_Objetivo_:
Presenta todas las líneas de los registros siguientes como una lista JSON de cadenas, con una cadena por línea y sin incluir las líneas en blanco.

_Filas de datos_:
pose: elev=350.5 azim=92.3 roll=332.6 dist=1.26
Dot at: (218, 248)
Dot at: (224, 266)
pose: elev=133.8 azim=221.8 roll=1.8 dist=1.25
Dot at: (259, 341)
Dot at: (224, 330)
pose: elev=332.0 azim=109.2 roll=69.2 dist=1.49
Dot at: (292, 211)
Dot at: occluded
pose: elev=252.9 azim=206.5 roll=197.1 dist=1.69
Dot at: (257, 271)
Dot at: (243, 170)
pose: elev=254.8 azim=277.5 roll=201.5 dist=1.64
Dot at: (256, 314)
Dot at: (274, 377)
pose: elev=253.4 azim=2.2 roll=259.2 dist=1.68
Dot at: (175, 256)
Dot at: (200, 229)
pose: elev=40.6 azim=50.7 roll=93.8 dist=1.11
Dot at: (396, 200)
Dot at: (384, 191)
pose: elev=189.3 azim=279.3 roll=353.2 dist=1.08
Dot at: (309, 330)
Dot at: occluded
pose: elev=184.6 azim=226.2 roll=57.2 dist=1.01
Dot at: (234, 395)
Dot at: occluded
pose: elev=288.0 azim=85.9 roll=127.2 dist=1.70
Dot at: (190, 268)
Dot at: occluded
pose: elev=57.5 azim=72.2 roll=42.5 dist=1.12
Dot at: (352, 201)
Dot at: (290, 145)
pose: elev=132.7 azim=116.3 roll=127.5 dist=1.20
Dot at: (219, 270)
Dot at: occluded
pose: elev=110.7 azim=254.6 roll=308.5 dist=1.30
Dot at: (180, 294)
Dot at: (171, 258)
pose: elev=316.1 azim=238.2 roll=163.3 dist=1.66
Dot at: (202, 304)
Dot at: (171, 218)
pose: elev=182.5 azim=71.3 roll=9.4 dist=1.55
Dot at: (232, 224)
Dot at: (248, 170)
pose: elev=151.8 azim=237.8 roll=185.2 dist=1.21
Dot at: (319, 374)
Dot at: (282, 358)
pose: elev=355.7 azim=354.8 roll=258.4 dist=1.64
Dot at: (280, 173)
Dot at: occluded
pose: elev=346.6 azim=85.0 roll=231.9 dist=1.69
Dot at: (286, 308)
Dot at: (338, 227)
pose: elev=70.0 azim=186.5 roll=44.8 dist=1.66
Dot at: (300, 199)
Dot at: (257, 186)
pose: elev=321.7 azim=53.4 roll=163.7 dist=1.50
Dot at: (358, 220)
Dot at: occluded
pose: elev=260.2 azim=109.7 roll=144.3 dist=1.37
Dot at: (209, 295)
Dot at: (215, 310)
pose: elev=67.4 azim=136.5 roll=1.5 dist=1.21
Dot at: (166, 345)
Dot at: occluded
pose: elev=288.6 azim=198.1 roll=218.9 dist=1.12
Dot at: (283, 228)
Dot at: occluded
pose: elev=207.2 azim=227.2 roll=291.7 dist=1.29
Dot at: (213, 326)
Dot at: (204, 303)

_Solución escrita_:
[
  "pose: elev=350.5 azim=92.3 roll=332.6 dist=1.26",
  "Dot at: (218, 248)",
  "Dot at: (224, 266)",
  "pose: elev=133.8 azim=221.8 roll=1.8 dist=1.25",
  "Dot at: (259, 341)",
  "Dot at: (224, 330)",
  "pose: elev=332.0 azim=109.2 roll=69.2 dist=1.49",
  "Dot at: (292, 211)",
  "Dot at: occluded",
  "pose: elev=252.9 azim=206.5 roll=197.1 dist=1.69",
  "Dot at: (257, 271)",
  "Dot at: (243, 170)",
  "pose: elev=254.8 azim=277.5 roll=201.5 dist=1.64",
  "Dot at: (256, 314)",
  "Dot at: (274, 377)",
  "pose: elev=253.4 azim=2.2 roll=259.2 dist=1.68",
  "Dot at: (175, 256)",
  "Dot at: (200, 229)",
  "pose: elev=40.6 azim=50.7 roll=93.8 dist=1.11",
  "Dot at: (396, 200)",
  "Dot at: (384, 191)",
  "pose: elev=189.3 azim=279.3 roll=353.2 dist=1.08",
  "Dot at: (309, 330)",
  "Dot at: occluded",
  "pose: elev=184.6 azim=226.2 roll=57.2 dist=1.01",
  "Dot at: (234, 395)",
  "Dot at: occluded",
  "pose: elev=288.0 azim=85.9 roll=127.2 dist=1.70",
  "Dot at: (190, 268)",
  "Dot at: occluded",
  "pose: elev=57.5 azim=72.2 roll=42.5 dist=1.12",
  "Dot at: (352, 201)",
  "Dot at: (290, 145)",
  "pose: elev=132.7 azim=116.3 roll=127.5 dist=1.20",
  "Dot at: (219, 270)",
  "Dot at: occluded",
  "pose: elev=110.7 azim=254.6 roll=308.5 dist=1.30",
  "Dot at: (180, 294)",
  "Dot at: (171, 258)",
  "pose: elev=316.1 azim=238.2 roll=163.3 dist=1.66",
  "Dot at: (202, 304)",
  "Dot at: (171, 218)",
  "pose: elev=182.5 azim=71.3 roll=9.4 dist=1.55",
  "Dot at: (232, 224)",
  "Dot at: (248, 170)",
  "pose: elev=151.8 azim=237.8 roll=185.2 dist=1.21",
  "Dot at: (319, 374)",
  "Dot at: (282, 358)",
  "pose: elev=355.7 azim=354.8 roll=258.4 dist=1.64",
  "Dot at: (280, 173)",
  "Dot at: occluded",
  "pose: elev=346.6 azim=85.0 roll=231.9 dist=1.69",
  "Dot at: (286, 308)",
  "Dot at: (338, 227)",
  "pose: elev=70.0 azim=186.5 roll=44.8 dist=1.66",
  "Dot at: (300, 199)",
  "Dot at: (257, 186)",
  "pose: elev=321.7 azim=53.4 roll=163.7 dist=1.50",
  "Dot at: (358, 220)",
  "Dot at: occluded",
  "pose: elev=260.2 azim=109.7 roll=144.3 dist=1.37",
  "Dot at: (209, 295)",
  "Dot at: (215, 310)",
  "pose: elev=67.4 azim=136.5 roll=1.5 dist=1.21",
  "Dot at: (166, 345)",
  "Dot at: occluded",
  "pose: elev=288.6 azim=198.1 roll=218.9 dist=1.12",
  "Dot at: (283, 228)",
  "Dot at: occluded",
  "pose: elev=207.2 azim=227.2 roll=291.7 dist=1.29",
  "Dot at: (213, 326)",
  "Dot at: (204, 303)"
]